Page 7 of Dirty Damage

The prospect of sitting across from Oleg Pavlov—discussing God knows what while he looks at me with thosestrip-you-naked-and-spank-you-raweyes—makes my stomach twist into a knot.

I’ve spent two excruciatingly long years learning how to avoid men who make me feel like that.

The ones whose attention feels both exhilarating and terrifying.

The ones who look at you like they already know all your secrets.

“I just…” I exhale shakily. “I hate confrontation.”

“No shit.” Mara’s expression softens. “Remember when that dad yelled at you for not finding his kid’s missing shoe, and you cried in the supply closet for twenty minutes?”

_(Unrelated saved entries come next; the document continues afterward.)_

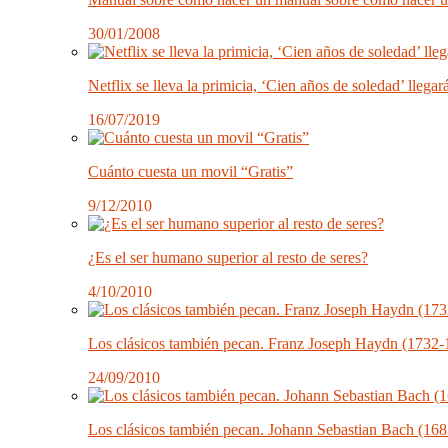
30/01/2008
Netflix se lleva la primicia, ‘Cien años de soledad’ llegar
16/07/2019
Cuánto cuesta un movil “Gratis”
9/12/2010
¿Es el ser humano superior al resto de seres?
4/10/2010
Los clásicos también pecan. Franz Joseph Haydn (1732-
24/09/2010
Los clásicos también pecan. Johann Sebastian Bach (16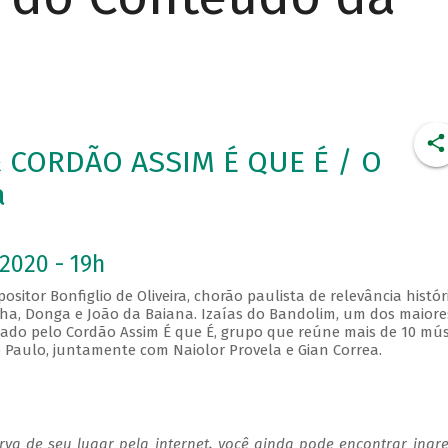
 CORDÃO ASSIM É QUE É / O
a
2020 - 19h
r Bonfiglio de Oliveira, chorão paulista de relevância histór
nha, Donga e João da Baiana. Izaías do Bandolim, um dos maiore
do pelo Cordão Assim É que É, grupo que reúne mais de 10 mús
Paulo, juntamente com Naiolor Provela e Gian Correa.
va de seu lugar pela internet, você ainda pode encontrar ingr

“It was fifteen minutes, max.”

She pats my shoulder. “Listen, it’s probably nothing. He’ll ask about the incident, tell you not to use the executive gym ever again under pain of death, maybe make you sign something saying you won’t sue if Chloe’s parents find out she was unsupervised while you did a strip tease. Then it’ll be over.”

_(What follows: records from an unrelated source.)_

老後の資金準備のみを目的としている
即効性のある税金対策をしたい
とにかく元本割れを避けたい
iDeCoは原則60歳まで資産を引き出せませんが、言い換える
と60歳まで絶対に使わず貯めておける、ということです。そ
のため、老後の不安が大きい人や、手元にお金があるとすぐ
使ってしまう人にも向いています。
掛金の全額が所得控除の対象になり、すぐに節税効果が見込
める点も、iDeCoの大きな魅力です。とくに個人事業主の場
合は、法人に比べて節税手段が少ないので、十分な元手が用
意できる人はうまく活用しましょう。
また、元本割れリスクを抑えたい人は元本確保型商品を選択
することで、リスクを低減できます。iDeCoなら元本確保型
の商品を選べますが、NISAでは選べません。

I nod, but my throat’s still tight. Confrontation, dates, lawsuits—they all require the same thing: standing up for myself.

And that’s exactly what I’m worst at.

My afternoon break can’t come fast enough.

After the Princess Belle fiasco, I hide in the staff bathroom, obsessively refreshing my email and messages, waiting for the executioner’s digital ax.

But it doesn’t come.

Nothing from Pavlov Industries HR.

Nothing from Mr. Beast himself.

Maybe he forgot about me? A girl can dream, right?

Right on cue, my phone buzzes. For a heartbeat, panic seizes my chest—until I see it’s just an email from Starlight Photography in Vegas.

The subject line reads: “Your Glamour Session Photos—Ready for Download!”

Oh, God. I’d almost forgotten.

I tap the link, enter the password, and?—

Holy. Mother. Of. Cheesecake.

Guess it’s my day to remember I have boobs. First, the costume disaster; now, this.

The universe is really hammering home the point.

No points for subtlety in this life, I suppose.

The first image loads: me, draped across a velvet chaise lounge in black lingerie, hair tumbling over my shoulders, looking at the camera like I actually know what I’m doing.

Which, to be clear, I absolutely did not.

The photographer kept saying things like “Give me smolder!” and “Channel your inner goddess!” while I tried not to die of embarrassment.

I swipe to the next photo. Sydney and me, back-to-back, her in red lace, me in black, both laughing at some stupid joke she’d cracked about taking a ride on the photographer’s handlebar mustache.

My throat tightens.

Sydney’s smile in these photos is real—not the plastic one she wears around Paul, but the one I remember from when we were little girls.